Impacts of cropping system diversification on soil phosphorus fractions and enzyme-mediated p cycling

Authors: CRESPO, CECILIA - Oak Ridge Institute For Science And Education (ORISE); Berkey, James; Kovar, John; O'Brien, Peter; HUANG, WENJUAN - Iowa State University; LIEBMAN, MATT - Iowa State University; MCDANIEL, MARSHALL - Iowa State University

Submitted to: Nutrient Cycling in Agroecosystems
Publication Type: Peer Reviewed Journal
Publication Acceptance Date: 11/12/2025
Publication Date: 11/27/2025
Citation: Crespo, C., Berkey, J.R., Kovar, J.L., O'Brien, P.L., Huang, W., Liebman, M., McDaniel, M.D. 2025. Impacts of cropping system diversification on soil phosphorus fractions and enzyme-mediated p cycling. Nutrient Cycling in Agroecosystems. https://doi.org/10.1007/s10705-025-10450-4.
DOI: https://doi.org/10.1007/s10705-025-10450-4

Interpretive Summary: Throughout the world, there is increasing interest in efficient use of phosphorus (P) fertilizer, yet the movement and transformation of P in cropping systems with extended crop rotations and livestock integration is poorly understood. Therefore, we set up an experiment in central Iowa to evaluate the impact of two diversified cropping systems on P compared with the conventional corn-soybean rotation using commercial P fertilizer. The two diversified cropping systems are: corn-soybean-small grain rotation including red clover fertilized with composted cattle manure, and corn-soybean-small grain rotation with alfalfa and alfalfa hay also fertilized using cattle manure. Results showed that less plant-available P forms showed short-term increases of up to 60% in the diversified systems. Soil P enzyme activity, in contrast, was influenced by management practices. Also, extended crop rotations with small grains, forage legumes, and composted manure improved soil P enzyme activity by more than 60%. Overall, our results suggest that diversification improves short-term P cycling and availability in cropping systems. The results of this work improve our understanding of P cycling in diverse cropping systems and contribute useful information to producers in the midwestern U.S.

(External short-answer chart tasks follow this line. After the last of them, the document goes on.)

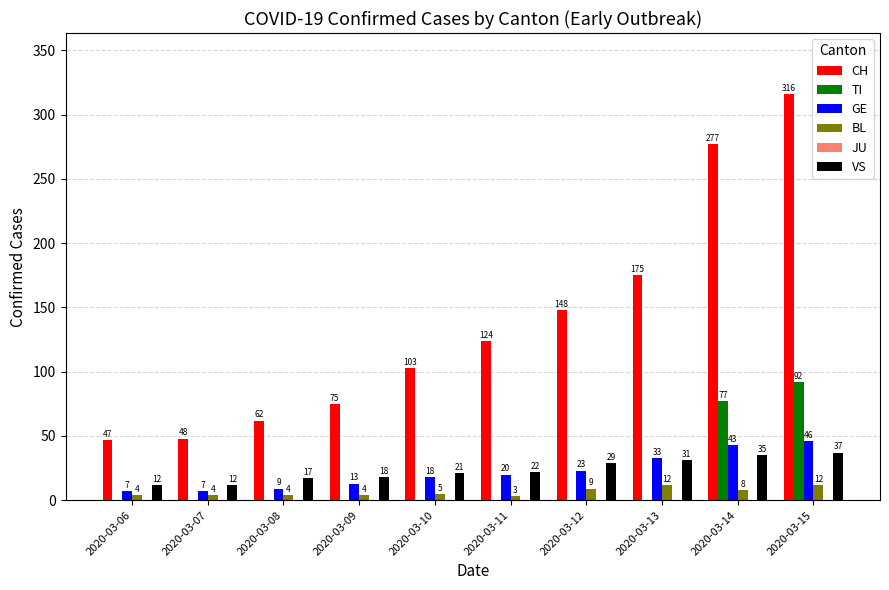

Which series changed the most between 2020-03-06 and 2020-03-14?

CH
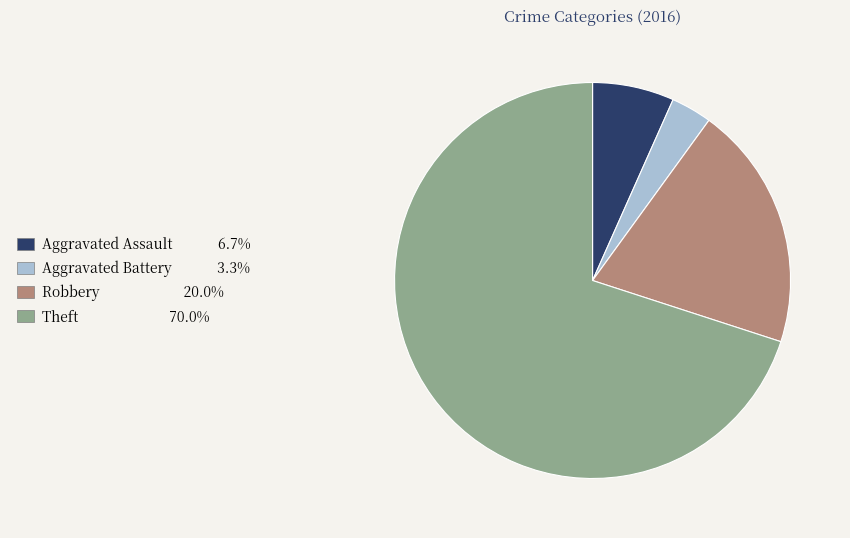

Is there a majority slice in this chart?

Yes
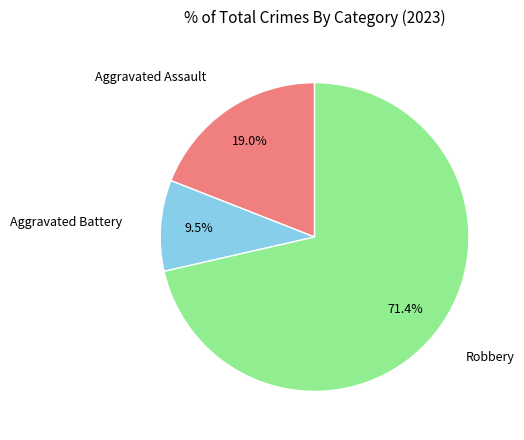

Is there a majority slice in this chart?

Yes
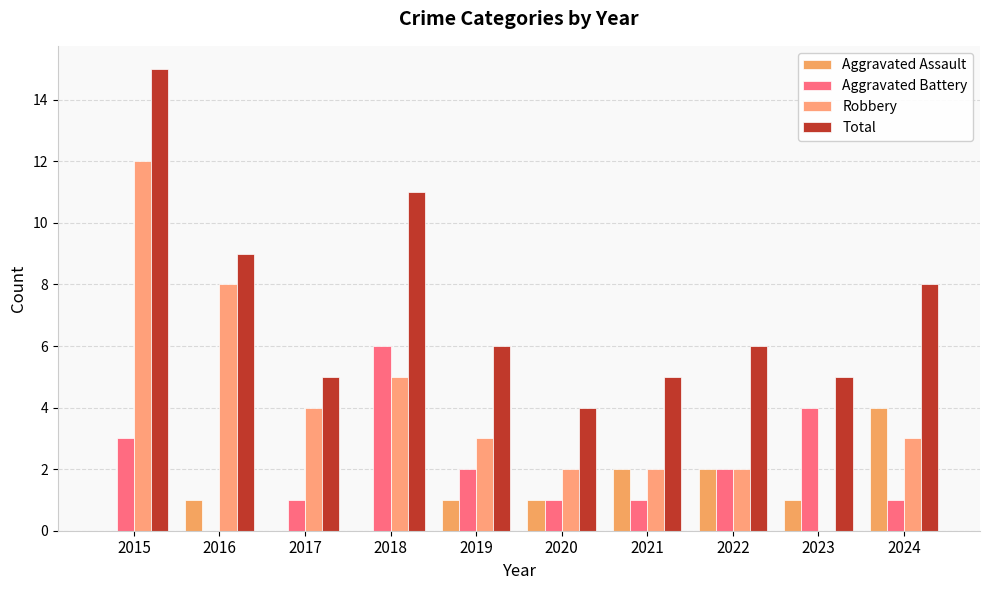

How many groups of bars are there?

10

Technical Abstract: Diversification of crop rotations provides several benefits for agroecosystems, yet the effects of extended crop rotations and livestock integration on soil phosphorus (P) dynamics are not well understood. We examined the short- and long-term impacts of three cropping systems: a maize (Zea mays L.)-soybean (Glycine max (L.) Merr.) rotation with synthetic fertilizer (2 years), a maize-soybean-small grain rotation with red clover (Trifolium pratense L.) with composted cattle manure as a fertilizer source (3 years), and a maize-soybean-small grain rotation with alfalfa (Medicago sativa L.) and alfalfa hay (4 years), also using composted manure. We compared soil P fractions and phosphatase activity among the three systems and across crop phases. While soil test P and labile P fractions were consistent across treatments, moderately labile and non-labile P pools showed short-term increases of up to 60% in diversified rotations. Phosphatase activity, in contrast, was influenced by management practices both short- and long-term. Extended crop rotations with small grains, forage legumes, and composted manure improved acid monophosphatase activity by more than 60%, indicating that diversified systems can enhance enzymatic activity linked to P cycling, beyond changes in P fractions. Overall, our findings suggest that diversification improves short-term P cycling and availability in cropping systems. In addition, the absence of significant long-term increases in Mehlich 3-extractable P in the diversified systems suggests that the crops capture more P compared to a conventional maize-soybean system and thus, have potential to reduce the environmental risk associated with P losses.